Tweehuizig

Bij tweehuizige (dioecische) planten komen de mannelijke en vrouwelijke geslachtsorganen niet op dezelfde plant voor. Er bestaan dus zowel mannelijke als vrouwelijke planten van deze soort.

Bij bloemplanten hebben de planten dan eenslachtige bloemen. Voorbeelden zijn de populier en de wilg. Door tweehuizigheid treedt altijd kruisbevruchting op. Een nadeel is dat alleen de vrouwelijke plant zaad vormt.

Bij de mossen, levermossen en hauwmossen is de "plant" de haploïde gametofyt. Bij tweehuizige mossen bevinden de geslachtsorganen (respectievelijk de mannelijke antheridia en de vrouwelijke archegonia) zich op verschillende planten.

Voorkomen

Tweehuizigheid komt bij de naaktzadigen bij alle palmvarens (Cycadales), bij de Japanse notenboom (en rest van de verder uitgestorven familie Ginkgoaceae) en bij ettelijke Gnetopsida voor. Bij de Pinales komt tweehuizigheid zelden voor.

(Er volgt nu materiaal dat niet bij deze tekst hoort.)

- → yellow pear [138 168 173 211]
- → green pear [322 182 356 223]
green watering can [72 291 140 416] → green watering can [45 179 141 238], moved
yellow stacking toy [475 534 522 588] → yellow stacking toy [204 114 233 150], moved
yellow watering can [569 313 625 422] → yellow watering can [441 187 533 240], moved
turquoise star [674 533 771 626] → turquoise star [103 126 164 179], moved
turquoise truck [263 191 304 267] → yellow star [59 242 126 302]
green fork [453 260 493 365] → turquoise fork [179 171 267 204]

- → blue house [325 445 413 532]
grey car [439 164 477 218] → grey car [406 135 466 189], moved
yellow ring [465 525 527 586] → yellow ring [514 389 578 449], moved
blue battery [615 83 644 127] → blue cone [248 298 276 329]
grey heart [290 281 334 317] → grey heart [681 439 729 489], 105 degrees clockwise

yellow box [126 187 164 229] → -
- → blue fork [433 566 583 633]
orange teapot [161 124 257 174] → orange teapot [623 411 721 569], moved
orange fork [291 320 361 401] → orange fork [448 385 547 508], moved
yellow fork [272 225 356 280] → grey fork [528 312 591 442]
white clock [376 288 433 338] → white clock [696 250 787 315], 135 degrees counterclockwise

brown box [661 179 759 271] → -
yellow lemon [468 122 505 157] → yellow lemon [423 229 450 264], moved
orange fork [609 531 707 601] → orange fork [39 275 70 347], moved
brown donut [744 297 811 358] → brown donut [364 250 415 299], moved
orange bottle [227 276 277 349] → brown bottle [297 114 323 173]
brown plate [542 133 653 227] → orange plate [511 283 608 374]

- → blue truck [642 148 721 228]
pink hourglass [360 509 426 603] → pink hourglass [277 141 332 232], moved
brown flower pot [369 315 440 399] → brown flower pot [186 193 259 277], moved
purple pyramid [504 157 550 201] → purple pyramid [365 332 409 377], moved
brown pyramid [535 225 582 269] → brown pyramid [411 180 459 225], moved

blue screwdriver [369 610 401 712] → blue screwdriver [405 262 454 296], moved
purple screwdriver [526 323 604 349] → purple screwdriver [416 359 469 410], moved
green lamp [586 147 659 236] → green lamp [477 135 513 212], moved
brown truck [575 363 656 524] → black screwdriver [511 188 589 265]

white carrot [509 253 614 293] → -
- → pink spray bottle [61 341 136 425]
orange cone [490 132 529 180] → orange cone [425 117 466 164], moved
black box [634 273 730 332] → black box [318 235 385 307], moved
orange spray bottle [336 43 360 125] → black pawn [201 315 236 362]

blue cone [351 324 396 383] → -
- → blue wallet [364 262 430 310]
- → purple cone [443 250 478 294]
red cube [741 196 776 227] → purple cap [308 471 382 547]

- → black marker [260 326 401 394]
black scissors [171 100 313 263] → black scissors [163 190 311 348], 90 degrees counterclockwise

Bij de bedektzadigen hebben rond de zeven procent van alle geslachten ten minste een tweehuizige soort. Rond zes procent van alle bedektzadige soorten zijn tweehuizig. De meeste tweehuizige geslachten hebben alleen tweehuizige soorten, slechts een derde van de geslachten heeft meer dan één geslachtelijke verdeling. Hoewel tweehuizigheid wijdverbreid is bij de bedektzadigen komt dit maar bij ruim 40 procent van de families voor.

Tweehuizigheid komt bij de tweezaadlobbigen iets vaker voor dan bij de eenzaadlobbigen. Bijzonder veel tweehuizige soorten komen voor bij de Lauraceae, Menispermaceae, Myristicaceae, Euphorbiaceae, Moraceae en Urticaceae.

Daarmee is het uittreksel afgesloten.